TASK INSTRUCTIONS:
A. Count the lines in the entries that contain the string "Croton". Reply with the number only.
B. Write the next part of the mailing-list reply about using a boolean value versus a class in OWL, picking up right after its final line.

TEXT EXCERPT:
§ §

Re: Using boolean value vs class from Michael F Uschold on 2019-09-25 (semantic-web@w3.org from September 2019)

From: Michael F Uschold <uschold@gmail.com>
Date: Wed, 25 Sep 2019 16:38:26 -0700
To: Patrick J Hayes <phayes@ihmc.us>
Cc: Hugh Glaser <hugh@glasers.org>, Antoine Zimmermann <antoine.zimmermann@emse.fr>, "semantic-web@w3.org" <semantic-web@w3.org>
Message-ID: <CADfiEMNQiBa76u1h=7Yk6n2aYS7P9LXHrVcMAm_c-g2HfkXZbQ@mail.gmail.com>
 Pat, thanks for raising those questions.

> Seems to me that you are imposing an alien, and unnecessary, intuition
onto OWL which is not there in either the design philosophy or the
specifications of the actual language.

You are correct that one can use an owl:Class of anything that is a set.  I
(and my colleagues) have made choices that work well for us for developing
and populating enterprise ontologies deployed as rdf graphs for our
clients.  So it is one style of OWL modeling.

Our clients typically have many facets and taxonomies with often thousands
of nodes.  These things often represent sets, so as you say, one could use
owl classes to represent them. This results in a gigantic class hierarchy
which is difficult to view in Protégé.  Also, when the taxonomy nodes are
only used as tags, there is nothing interesting to say about then other
than what things they categorize.  So we choose to use owl:Class for things
that we reasonably expect to say things about in a triple store.  That way,
the interesting things that we are carefully modeling out with restrictions
are more easily managed.

> [regarding using fewer vs. more properties] That seems to me to be a
problem rather than an advantage.
Its a double edge sword.   The advantage is the person trying to understand
and populate the ontology has far few things to try to remember. A
disadvantage is it makes SPARQL queries a bit longer, to find the type of
thing that is the object.

Would love to see you sometime and dive into some of the interesting
details you raise.
Michael

On Tue, Sep 24, 2019 at 11:24 PM Patrick J Hayes <phayes@ihmc.us> wrote:

> Michael, I have some questions/comments, in-line below.

§ §

MATERIAL:
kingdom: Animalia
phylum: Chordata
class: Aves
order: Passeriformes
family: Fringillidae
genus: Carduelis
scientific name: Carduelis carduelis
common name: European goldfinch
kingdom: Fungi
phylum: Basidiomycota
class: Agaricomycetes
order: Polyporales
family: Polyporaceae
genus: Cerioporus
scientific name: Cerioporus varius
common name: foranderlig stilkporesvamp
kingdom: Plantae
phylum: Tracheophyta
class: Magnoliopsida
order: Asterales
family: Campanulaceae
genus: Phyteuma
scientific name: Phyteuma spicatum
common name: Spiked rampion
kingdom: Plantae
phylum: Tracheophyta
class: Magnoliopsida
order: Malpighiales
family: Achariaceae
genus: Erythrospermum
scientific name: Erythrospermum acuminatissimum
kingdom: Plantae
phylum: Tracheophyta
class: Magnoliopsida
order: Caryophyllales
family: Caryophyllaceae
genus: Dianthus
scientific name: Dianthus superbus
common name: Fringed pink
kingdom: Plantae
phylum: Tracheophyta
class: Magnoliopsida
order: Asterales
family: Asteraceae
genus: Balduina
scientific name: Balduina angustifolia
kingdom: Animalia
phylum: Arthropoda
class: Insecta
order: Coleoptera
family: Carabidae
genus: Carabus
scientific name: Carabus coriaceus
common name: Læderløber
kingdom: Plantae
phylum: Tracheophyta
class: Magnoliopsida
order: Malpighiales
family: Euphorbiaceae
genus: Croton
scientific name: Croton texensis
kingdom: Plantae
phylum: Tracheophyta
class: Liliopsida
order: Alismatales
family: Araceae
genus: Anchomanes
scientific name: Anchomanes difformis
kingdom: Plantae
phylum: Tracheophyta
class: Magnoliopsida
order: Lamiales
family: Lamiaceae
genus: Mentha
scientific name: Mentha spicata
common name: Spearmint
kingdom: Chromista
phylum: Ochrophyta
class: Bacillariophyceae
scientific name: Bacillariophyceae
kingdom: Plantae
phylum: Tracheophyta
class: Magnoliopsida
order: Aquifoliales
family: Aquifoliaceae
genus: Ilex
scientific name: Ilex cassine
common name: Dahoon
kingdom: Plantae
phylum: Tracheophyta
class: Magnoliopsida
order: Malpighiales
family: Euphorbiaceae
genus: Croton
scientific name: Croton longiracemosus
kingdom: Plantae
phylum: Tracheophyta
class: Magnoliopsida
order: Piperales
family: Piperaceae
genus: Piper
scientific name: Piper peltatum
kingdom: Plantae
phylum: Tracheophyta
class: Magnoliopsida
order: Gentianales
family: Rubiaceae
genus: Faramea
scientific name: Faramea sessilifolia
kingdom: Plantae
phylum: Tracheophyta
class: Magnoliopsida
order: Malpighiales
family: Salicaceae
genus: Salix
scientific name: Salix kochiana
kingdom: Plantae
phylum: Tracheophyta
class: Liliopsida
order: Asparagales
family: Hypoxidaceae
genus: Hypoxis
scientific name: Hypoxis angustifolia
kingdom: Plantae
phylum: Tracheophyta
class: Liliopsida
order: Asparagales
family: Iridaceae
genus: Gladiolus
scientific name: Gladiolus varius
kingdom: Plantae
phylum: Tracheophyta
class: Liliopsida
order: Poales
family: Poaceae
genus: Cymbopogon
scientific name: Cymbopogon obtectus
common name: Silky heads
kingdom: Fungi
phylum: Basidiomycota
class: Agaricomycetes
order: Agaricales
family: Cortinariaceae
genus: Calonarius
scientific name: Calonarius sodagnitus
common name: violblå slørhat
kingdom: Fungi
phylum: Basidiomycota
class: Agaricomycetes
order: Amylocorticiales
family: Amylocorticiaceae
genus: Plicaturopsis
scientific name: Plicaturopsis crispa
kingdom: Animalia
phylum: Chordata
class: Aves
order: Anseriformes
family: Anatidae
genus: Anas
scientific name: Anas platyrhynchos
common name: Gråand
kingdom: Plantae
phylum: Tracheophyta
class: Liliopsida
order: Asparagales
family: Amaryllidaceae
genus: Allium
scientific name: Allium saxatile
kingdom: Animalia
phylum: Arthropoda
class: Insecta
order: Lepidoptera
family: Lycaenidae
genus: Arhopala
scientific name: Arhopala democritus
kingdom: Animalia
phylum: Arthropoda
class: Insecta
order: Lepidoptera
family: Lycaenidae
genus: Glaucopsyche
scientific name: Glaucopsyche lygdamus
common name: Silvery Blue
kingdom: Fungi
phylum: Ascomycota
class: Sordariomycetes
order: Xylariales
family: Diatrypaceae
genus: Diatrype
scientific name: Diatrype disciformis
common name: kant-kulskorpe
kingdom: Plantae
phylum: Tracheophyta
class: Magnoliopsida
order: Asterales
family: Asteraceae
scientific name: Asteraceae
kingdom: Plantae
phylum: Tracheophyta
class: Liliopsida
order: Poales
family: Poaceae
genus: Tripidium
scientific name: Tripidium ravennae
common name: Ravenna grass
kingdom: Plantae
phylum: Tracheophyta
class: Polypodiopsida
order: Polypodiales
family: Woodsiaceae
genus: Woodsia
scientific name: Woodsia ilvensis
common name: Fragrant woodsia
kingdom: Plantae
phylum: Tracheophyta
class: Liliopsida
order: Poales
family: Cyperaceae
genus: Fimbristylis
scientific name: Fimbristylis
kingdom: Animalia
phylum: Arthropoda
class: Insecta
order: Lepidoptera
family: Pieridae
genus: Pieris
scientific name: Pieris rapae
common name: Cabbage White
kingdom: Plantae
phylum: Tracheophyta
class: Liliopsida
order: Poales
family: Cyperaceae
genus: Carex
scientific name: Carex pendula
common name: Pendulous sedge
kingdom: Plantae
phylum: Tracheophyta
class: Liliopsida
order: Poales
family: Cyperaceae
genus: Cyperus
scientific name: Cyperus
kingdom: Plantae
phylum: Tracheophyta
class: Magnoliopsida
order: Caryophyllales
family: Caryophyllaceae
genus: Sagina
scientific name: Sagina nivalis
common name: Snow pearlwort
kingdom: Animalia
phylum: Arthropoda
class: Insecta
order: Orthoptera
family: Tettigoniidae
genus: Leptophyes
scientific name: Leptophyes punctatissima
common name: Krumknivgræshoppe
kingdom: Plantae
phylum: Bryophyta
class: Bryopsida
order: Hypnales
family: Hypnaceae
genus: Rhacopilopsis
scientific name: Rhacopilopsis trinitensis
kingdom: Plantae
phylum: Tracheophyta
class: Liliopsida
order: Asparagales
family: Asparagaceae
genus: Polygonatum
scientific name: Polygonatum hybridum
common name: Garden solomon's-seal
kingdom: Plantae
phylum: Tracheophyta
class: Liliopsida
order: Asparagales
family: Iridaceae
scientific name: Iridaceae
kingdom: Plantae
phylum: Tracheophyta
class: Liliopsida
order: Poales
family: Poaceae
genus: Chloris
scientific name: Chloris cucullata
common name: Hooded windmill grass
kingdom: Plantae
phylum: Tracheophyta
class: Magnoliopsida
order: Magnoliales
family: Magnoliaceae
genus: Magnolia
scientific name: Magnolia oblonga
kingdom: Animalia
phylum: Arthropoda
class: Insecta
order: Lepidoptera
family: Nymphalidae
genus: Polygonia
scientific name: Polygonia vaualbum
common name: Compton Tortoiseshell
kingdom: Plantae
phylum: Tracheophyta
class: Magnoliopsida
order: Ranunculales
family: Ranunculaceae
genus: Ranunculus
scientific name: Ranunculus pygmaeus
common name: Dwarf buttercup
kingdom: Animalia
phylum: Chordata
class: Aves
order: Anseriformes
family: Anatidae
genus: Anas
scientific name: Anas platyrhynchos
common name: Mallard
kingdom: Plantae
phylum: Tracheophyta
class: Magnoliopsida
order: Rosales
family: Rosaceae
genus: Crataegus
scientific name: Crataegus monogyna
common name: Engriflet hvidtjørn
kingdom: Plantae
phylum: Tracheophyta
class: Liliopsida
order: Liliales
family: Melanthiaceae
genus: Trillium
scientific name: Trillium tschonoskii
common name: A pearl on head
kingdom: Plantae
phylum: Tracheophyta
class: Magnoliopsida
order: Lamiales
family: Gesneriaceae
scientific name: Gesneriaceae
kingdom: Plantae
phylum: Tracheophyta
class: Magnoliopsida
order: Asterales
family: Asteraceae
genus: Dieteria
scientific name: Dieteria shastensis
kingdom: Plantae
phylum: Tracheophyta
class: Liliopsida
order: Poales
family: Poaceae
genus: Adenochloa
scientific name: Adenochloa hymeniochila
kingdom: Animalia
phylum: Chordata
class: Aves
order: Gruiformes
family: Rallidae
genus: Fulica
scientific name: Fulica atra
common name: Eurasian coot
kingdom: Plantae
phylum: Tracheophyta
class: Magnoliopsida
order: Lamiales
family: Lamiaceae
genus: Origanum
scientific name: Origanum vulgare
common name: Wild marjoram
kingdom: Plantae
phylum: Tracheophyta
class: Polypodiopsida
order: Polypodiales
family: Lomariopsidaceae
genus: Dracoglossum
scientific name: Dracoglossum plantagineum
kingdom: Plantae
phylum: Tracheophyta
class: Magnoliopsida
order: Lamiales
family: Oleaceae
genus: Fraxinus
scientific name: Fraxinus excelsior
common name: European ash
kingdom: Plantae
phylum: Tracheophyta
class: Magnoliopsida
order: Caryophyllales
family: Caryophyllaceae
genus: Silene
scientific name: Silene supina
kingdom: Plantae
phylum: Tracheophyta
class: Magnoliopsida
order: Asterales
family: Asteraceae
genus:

§ §

RESULTS OF THE EXERCISE:
A. 4

B.
>
> On Sep 25, 2019, at 12:11 AM, Michael F Uschold <uschold@gmail.com> wrote:
>
> This is an important discussion, as this modeling question arises all the
> time.
>
> I agree that Boolean data properties are not a great option. This is
> explained in this blog:  Why Not to Use Boolean Datatypes in Taxonomies
> <https://www.semanticarts.com/why-not-to-use-boolean-datatypes-in-taxonomies/>
> by Dave McComb.
>
> OWL inference may be a red herring here.  You may not be running OWL
> inference over a large ABox of documents?  More likely, you are just
> going to run inference on the TBox and then load triples into a triple
> store and use whatever reasoning is provided by that vendor (highly
> variable, and certainly not OWL2-DL).
>
> Creating a class called Deprecated will work, but may not be the best
> solution. First, it goes against common practice for naming a class. Common
> names for classes include “Person” and “Document”. An instance of the first
> class is a person. An instance of the second class is a document. However
> an instance of your proposed class is not a ‘deprecated’. Rather it is a
> deprecated thing.  If you named the class DeprecatedThing, the naming
> convention would be respected. However, that’s not a very satisfying class.
> The reason points to more fundamental issue, aside from naming.
>
> The main purpose of an OWL class is to represent a set of things that are
> all the same kind (person, document).
>
> Really? Where do you get this from? I don’t see anything in any OWL spec
> which implies this. OWL classes are just sets of things, and you can make a
> set for any purpose.
>
> Nobody thinks of being deprecated as signifying a different kind of thing.
>  It’s more analogous to a tag for a photo.  If you tag a photo with
> “winter”, this gives rise to a set of things tagged with “winter”.   One
> could represents that set as an OWL class, just like one could represent
> the class of all deprecated things with the class DeprecatedThing.  But
> these sets do not represent a kind of thing one would want to represent as
> an OWL class.  Rather, being deprecated or not is a  characteristic or
> facet of a thing.
>
> What is the difference between a characteristic of a thing and a class (of
> things with that characteristic) that the thing might be in? Can you
> characterize that distinction?
>
> Documents and products and lot of things can have many facets.
>
> And they can be in, or not in, many classes.
>
> Seems to me that you are imposing an alien, and unnecessary, intuition
> onto OWL which is not there in either the design philosophy or the
> specifications of the actual language.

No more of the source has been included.